Outside of the aforementioned tech debt, there is untapped potential in taking the benefits of LibP2P and porting it across to the Tendermint consensus algorithm. LibP2P has a more sophisticated and efficient gossiping protocols than Tendermint's. It also has a more robust peer discovery and peer management system.
## Decision
The decision is to converge to a LibP2P based network and to shape out reusable components that can be used by all node types: consensus, data and light. This is to be gradually done across four phases, each phase likely requiring it's own in-depth ADR:
### Phase 1: Removal of the bridge node
The first step involves porting `Init` and `Start` methods from `celestia-app` and allowing consensus nodes to be initialized and run through the `celestia` binary. This will allow for a arguemnt to be passed in `Start` that enables the consensus nodes to directly push the extended data square (EDS) that is finalized in `FinalizeBlock` to the LibP2P based networks. Thus consensus nodes will temporarily be a hybrid of both networking systems and replace the need for a separate bridge node. Having a single binary will greatly simplify both the release process and end-to-end testing.
### Phase 2: Migration of storage, syncing and fraud
The next step migrates first the storage engine and then the syncing and fraud protocols (`go-header` and `go-fraud`) to `celestia-app`. This replaces the existing `BlockStore` and blocksync and evidence reactors. Streamlining the storage will require careful migration but will eliminate the duplication of storage and unify many of the data exchange protocols and the public APIs. Here, the consensus node can become more integrated with the `nodebuilder` package as it begins to be split up into a series of modules. This phase may also try to align configuration files and the general file directory.
### Phase 3: Rewiring consensus, txpool and statesync
The third phase consists of replacing the interface between the consensus, mempool and statesync protocols to Tendermint's p2p layer with LibP2P. This can be done in tandem with phase 2 and may be coupled with other refactors and performance improvements to those components. This will manifest itself as four new modules to `celestia-node`: consensus, mempool, statesync, and execution (a standalone Celestia state machine. This is somewhat similar to `app.App`).

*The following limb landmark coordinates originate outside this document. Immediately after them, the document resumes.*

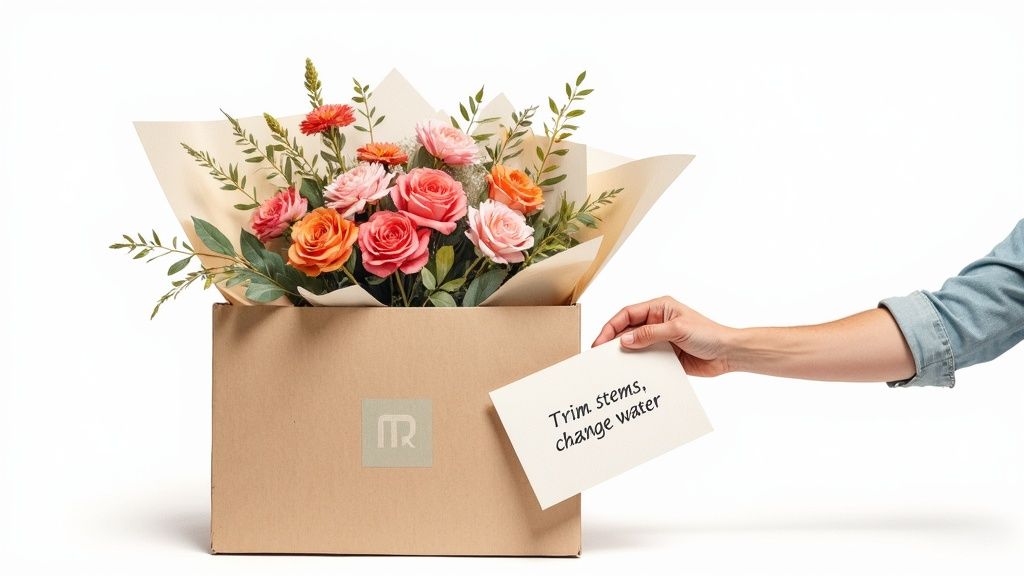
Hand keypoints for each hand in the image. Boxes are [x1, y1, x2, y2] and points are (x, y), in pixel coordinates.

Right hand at [591, 296, 735, 376]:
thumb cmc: (709, 334)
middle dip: (613, 341)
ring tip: (611, 366)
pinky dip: (638, 366)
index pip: (628, 314)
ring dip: (625, 355)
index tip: (600, 341)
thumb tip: (624, 340)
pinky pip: (646, 360)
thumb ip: (649, 334)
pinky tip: (631, 373)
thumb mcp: (677, 330)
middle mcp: (658, 322)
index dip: (611, 327)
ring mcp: (661, 340)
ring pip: (635, 346)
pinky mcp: (665, 356)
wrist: (728, 354)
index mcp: (660, 308)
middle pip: (628, 330)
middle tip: (599, 355)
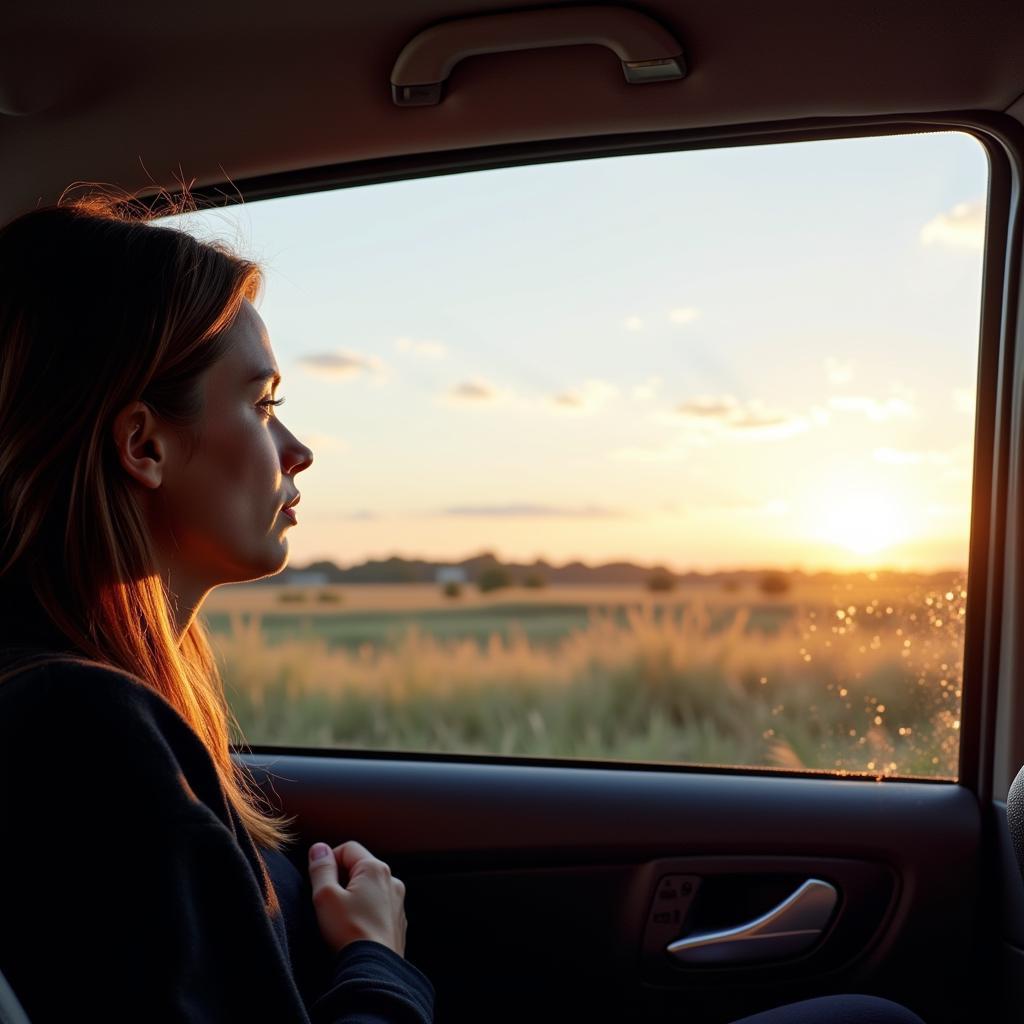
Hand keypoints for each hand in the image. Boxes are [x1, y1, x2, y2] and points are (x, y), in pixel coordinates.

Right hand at [307, 839, 407, 956]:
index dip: (329, 861)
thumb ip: (321, 869)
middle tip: (328, 902)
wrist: (374, 969)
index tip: (319, 882)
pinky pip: (378, 906)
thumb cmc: (349, 932)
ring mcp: (398, 902)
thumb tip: (319, 848)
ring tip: (341, 918)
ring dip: (353, 896)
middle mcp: (392, 880)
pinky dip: (365, 911)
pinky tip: (355, 929)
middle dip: (341, 879)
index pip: (348, 848)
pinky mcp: (398, 922)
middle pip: (360, 867)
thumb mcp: (325, 896)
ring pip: (369, 888)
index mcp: (375, 869)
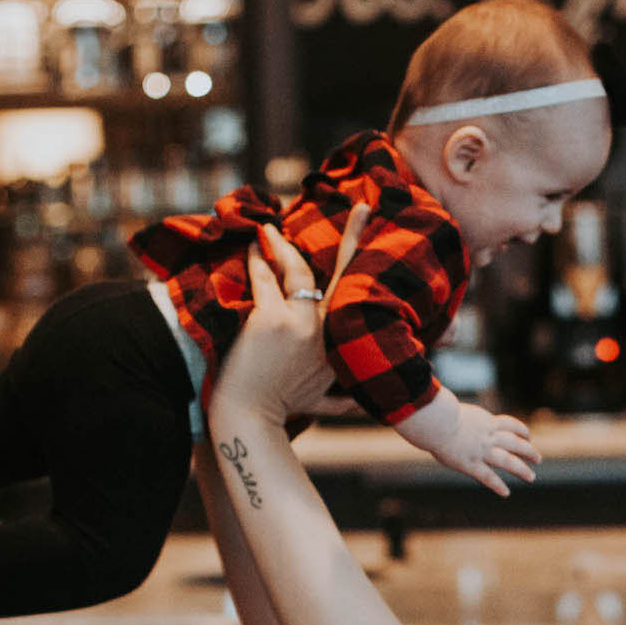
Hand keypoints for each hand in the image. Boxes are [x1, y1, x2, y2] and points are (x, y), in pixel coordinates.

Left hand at [217, 206, 372, 421]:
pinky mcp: (271, 319)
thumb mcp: (320, 405)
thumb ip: (343, 403)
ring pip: (296, 270)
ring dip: (281, 245)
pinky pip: (265, 278)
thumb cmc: (280, 410)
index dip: (365, 262)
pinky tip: (252, 247)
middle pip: (343, 273)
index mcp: (342, 345)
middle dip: (355, 235)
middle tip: (363, 207)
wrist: (248, 418)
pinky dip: (257, 260)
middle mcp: (328, 331)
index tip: (376, 233)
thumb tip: (360, 405)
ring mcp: (301, 324)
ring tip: (269, 230)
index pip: (357, 295)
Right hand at [417, 401, 539, 497]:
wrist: (435, 421)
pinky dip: (498, 485)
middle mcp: (488, 437)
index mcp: (486, 421)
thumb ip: (465, 419)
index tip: (528, 436)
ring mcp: (481, 451)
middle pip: (515, 443)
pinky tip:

### Phase 4: Unification of Public APIs
Lastly, legacy APIs like the RPC layer will be deprecated in favour of a unified public API. Every node should offer the same collection of endpoints and be capable of verifying all retrieved data.
## Considerations
This is a project of considerable duration (roughly 18 months) and thus will coincide with other feature developments. Careful coordination can be extremely helpful in reducing the engineering resources required to complete the work and avoid unnecessary complexity.
- Phase 1 has no moving pieces it has to compete with and is relatively low risk.
- Phase 2 needs to be aware of the introduction of pruning and partial nodes. It also needs to be aware of potential improvements to the header verification algorithm. Phase 2 will also require a lazy migration of data types. Both legacy and new syncing and fraud protocols will need to be run side by side.
- Phase 3 will likely coincide with bandwidth and latency improvements to both the consensus and mempool protocols such as: [Compact Blocks](https://github.com/celestiaorg/celestia-core/issues/883), Tx Client, Intermediate Blocks, Transaction Sharding (i.e. Narwhal), [BlobTx Pipe](https://github.com/celestiaorg/celestia-app/issues/2297), and Consensus Pipelining. Statesync will likely remain unchanged and be the easiest to support. Giving rolling upgrades, there will be one version that will support both Tendermint P2P and LibP2P for all components.
### Risk Mitigation
Replacing the networking layer is a significant undertaking and vulnerable to a number of risks. Each component will need to be benchmared to ensure no performance degradation and be sufficiently stress tested. Having both versions present, while adding complexity, has the advantage of enabling the option to fallback in case of unexpected failure.